TRAVAIL DEMANDÉ ▸
Extrayez du texte sur les ventes d'antibiotiques vétérinaires le passage qui va de « Tableau 2: Répartition » à « animal (Anses-ANMV 2014) », sans y changer un mot.

PASSAGE EXTRAIT ▸
──────────────────────────────
Tableau 2: Répartition des ventes 2013 entres les différentes espèces en tonnage de matière active et en quantité de matière active par

kilogramme animal (Anses-ANMV 2014)

Bovins Chats et

chiens Chevaux Poissons Lapins

Ovins et

caprins Porcs Volailles autres Total

Tonnage vendu 147,17 15,17 15,31 2,86 52,46 45,16 262,12 156,57 2,27 699,09

pourcentage (%) 21,10 2,20 2,20 0,40 7,50 6,50 37,50 22,40 0,30 100

ventes en mg/kg 15,81 96,68 51,44 63,57 517,57 78,93 91,30 85,60 65,25 45,95

Figure V: Évolution du poids vif traité de porcs selon la voie d’administration (en tonnes) (Anses-ANMV 2014)

Les données collectées par l’ANMV permettent également d’observer l’évolution des familles d’antibiotiques vendues. Ainsi, il est montré que l’exposition des porcs aux antibiotiques a diminué de 27,7 % entre 2009 et 2013. Les antibiotiques les plus utilisés sont les tétracyclines et les polypeptides (essentiellement constitués de la colistine) comme le montre la figure VI.
──────────────────────────────
EXTRAITS DE DONNÉES ▸
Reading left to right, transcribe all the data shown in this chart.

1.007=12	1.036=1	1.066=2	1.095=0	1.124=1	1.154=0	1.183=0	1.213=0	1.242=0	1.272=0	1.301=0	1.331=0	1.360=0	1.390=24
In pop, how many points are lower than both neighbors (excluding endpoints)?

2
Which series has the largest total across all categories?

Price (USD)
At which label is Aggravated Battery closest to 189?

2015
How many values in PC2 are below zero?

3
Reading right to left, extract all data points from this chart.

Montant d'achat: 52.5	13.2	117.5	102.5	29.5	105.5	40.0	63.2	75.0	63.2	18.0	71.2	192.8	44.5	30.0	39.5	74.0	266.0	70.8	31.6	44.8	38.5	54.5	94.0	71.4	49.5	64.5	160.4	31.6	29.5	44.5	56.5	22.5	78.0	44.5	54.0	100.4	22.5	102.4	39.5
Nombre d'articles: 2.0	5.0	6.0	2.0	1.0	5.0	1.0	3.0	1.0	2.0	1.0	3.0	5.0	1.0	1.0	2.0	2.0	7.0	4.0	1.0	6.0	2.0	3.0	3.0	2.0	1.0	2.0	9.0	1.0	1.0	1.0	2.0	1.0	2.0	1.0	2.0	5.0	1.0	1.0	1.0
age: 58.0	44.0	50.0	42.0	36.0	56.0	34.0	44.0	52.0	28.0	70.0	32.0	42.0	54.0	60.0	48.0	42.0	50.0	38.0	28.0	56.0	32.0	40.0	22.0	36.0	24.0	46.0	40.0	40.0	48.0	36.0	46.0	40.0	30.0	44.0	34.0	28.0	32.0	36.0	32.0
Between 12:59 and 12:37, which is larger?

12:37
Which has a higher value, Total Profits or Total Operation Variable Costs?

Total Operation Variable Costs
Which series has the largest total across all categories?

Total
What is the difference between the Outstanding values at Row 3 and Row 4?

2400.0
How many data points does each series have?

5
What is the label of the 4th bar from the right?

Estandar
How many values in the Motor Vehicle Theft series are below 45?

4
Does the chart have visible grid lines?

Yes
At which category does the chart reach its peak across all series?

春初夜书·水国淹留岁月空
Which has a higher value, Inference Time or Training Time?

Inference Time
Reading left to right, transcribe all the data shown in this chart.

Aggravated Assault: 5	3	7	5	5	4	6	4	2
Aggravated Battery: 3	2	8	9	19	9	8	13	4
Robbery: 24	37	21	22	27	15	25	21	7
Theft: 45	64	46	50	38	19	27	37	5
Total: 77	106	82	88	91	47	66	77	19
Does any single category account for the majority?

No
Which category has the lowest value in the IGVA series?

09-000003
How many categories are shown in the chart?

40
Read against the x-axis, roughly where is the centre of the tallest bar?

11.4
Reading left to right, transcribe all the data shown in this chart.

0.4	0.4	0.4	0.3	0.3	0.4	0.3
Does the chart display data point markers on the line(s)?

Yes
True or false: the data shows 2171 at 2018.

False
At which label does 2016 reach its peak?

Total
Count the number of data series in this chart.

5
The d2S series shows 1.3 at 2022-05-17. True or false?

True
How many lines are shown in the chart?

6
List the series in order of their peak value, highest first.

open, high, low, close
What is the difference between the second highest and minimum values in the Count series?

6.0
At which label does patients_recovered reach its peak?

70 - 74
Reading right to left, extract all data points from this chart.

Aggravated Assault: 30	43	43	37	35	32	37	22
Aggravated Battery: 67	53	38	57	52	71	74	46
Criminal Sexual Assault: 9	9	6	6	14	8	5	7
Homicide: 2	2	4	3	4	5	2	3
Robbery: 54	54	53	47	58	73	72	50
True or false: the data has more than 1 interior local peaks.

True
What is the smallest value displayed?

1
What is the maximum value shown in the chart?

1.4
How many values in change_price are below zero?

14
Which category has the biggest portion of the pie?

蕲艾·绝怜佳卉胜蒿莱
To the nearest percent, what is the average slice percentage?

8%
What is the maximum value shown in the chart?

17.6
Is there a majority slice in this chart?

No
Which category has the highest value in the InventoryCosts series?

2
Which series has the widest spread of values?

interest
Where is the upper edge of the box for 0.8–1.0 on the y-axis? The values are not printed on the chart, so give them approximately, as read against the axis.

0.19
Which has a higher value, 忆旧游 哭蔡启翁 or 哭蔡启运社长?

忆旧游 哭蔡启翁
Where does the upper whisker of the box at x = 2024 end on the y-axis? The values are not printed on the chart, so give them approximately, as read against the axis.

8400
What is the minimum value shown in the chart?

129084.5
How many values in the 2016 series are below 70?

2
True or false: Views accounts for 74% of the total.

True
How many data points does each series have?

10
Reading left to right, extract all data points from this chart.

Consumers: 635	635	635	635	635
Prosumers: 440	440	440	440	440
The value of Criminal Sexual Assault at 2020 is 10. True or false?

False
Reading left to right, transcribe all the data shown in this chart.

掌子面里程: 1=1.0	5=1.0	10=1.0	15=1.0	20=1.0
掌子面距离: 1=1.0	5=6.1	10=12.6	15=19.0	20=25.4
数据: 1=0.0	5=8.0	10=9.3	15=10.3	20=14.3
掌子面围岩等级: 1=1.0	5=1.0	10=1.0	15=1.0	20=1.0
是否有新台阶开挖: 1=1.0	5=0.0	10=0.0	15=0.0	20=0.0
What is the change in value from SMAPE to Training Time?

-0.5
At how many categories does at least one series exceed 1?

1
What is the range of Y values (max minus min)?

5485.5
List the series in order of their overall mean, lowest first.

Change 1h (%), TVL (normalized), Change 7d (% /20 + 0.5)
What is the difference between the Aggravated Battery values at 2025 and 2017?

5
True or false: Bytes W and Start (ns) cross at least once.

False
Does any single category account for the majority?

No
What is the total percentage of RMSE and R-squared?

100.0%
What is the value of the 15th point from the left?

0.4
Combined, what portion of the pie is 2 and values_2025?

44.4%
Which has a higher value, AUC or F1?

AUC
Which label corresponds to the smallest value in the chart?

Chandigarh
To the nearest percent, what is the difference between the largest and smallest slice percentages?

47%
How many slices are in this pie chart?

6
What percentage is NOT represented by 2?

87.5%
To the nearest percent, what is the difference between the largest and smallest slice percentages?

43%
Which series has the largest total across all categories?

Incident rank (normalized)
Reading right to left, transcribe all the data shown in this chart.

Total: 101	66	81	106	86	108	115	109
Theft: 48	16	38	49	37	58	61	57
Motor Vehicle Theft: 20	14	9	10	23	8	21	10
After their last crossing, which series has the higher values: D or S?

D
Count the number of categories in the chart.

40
──────────────────────────────
RÉPONSE ATTENDUE ▸
Tableau 2: Répartition des ventes 2013 entres les différentes espèces en tonnage de matière active et en quantité de matière active par

kilogramme animal (Anses-ANMV 2014)